Dreams and Consequences

I always wanted to be a writer but I was always told that writers don't make a good living. Yet, it was writing that paid my bills when we lived in Israel. And it's writing that keeps me from going insane while battling dysautonomia. Sometimes I get sick of writing about being sick - so I like to write about other things...like my kids. I'm very cognoscente of the fact that one day my kids may read what I wrote about them - so I always try to put a good spin on it. I'm aware of the consequences of making my kids' lives public and I never want them to become public fodder.

When I was younger, I dreamed of being a famous writer living in Israel. I wanted to write books of my experiences there. But those dreams don't pay the bills, so I became an SEO person and a copy writer. THAT paid my bills - but it didn't make me feel like I accomplished my dreams. I started writing articles while I lived in Israel -  mostly articles for my job. But I never let go of the dream of being a writer.

Fast forward a few years, I got rid of a few blogs I owned because I just didn't have much to write about. Well, that's not true. I had PLENTY to write about but I didn't want anyone to feel badly for me. I never want someone to feel sorry for me based on what's going on in my life. I could write a hundred pages on the grief I went through when my mom died. I could write books on my experiences having this f*cking disease (which is part of why this blog exists). But I don't always like writing about that stuff because it depresses people.

So, in my latest published post, I wrote about having a kid who likes to go at his own pace while being a perfectionist.

He gets that from me.

He does things on his own time. In his own way. When he wants and how he wants. I both love it and get annoyed by it. Can any other parents out there empathize with me?

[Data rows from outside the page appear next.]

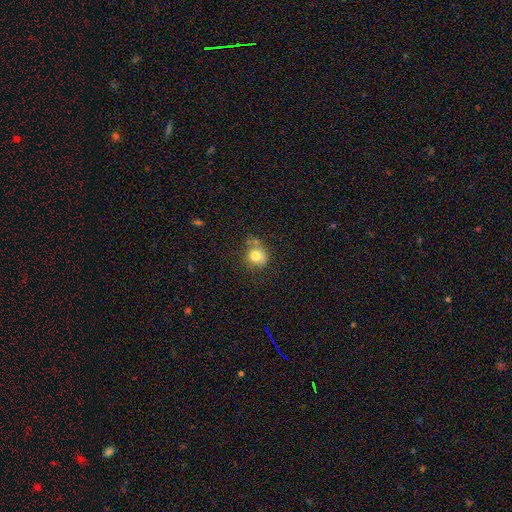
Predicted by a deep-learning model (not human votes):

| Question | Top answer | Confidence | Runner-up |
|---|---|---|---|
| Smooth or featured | smooth | 78% | featured or disk (11%) |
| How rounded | round | 81% | in between (18%) |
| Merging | none | 59% | minor disturbance (21%) |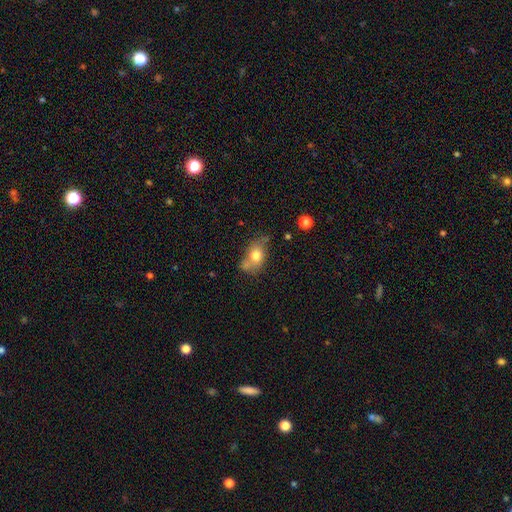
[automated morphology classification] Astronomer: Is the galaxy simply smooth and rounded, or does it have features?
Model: smooth — 71%.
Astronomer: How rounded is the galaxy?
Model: in between — 74%.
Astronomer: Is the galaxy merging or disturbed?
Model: none — 46% (runner-up: minor disturbance, 25%).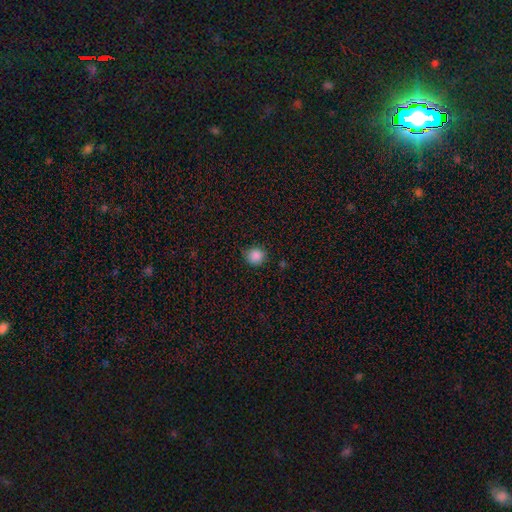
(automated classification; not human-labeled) Smooth or featured? smooth (87%)
How rounded? round (84%)
Merging? none (81%)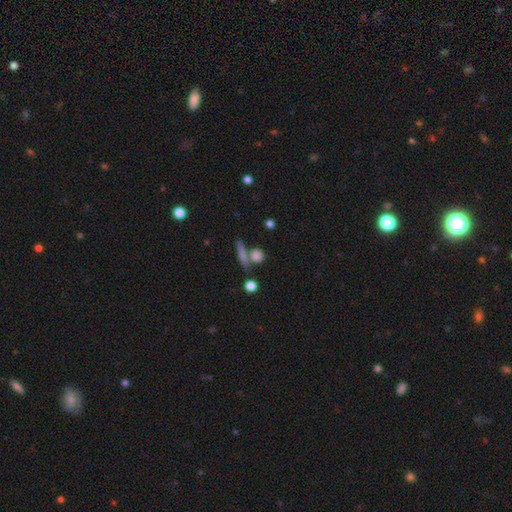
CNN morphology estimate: smooth 78%, featured or disk 11%, star or artifact 11%. Down the decision tree: how rounded — round (70%); merging — none (62%).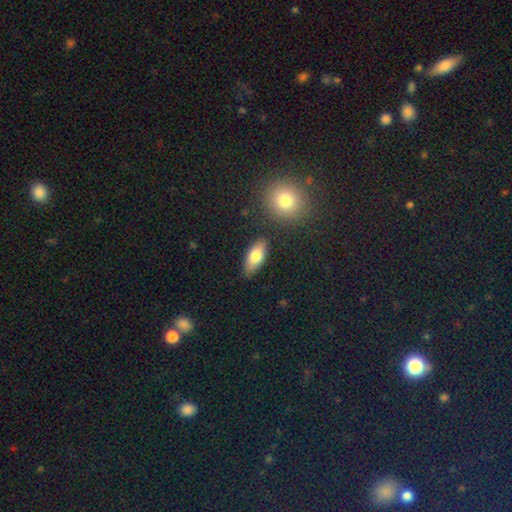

But there are consequences of putting your life out there. When it came out that I have an illness, many of my coworkers contacted me to wish me well or tell me of their illnesses, too. They told me I was brave. But I got some backlash from people I know (outside of work) who told me I didn't need to put it all out there. Yet, I did and it helped some people come to terms with being sick.

This time around, I'm hoping to feel that power of sisterhood that someone else is in my boat. Someone can guide me in the right direction. Do those people exist?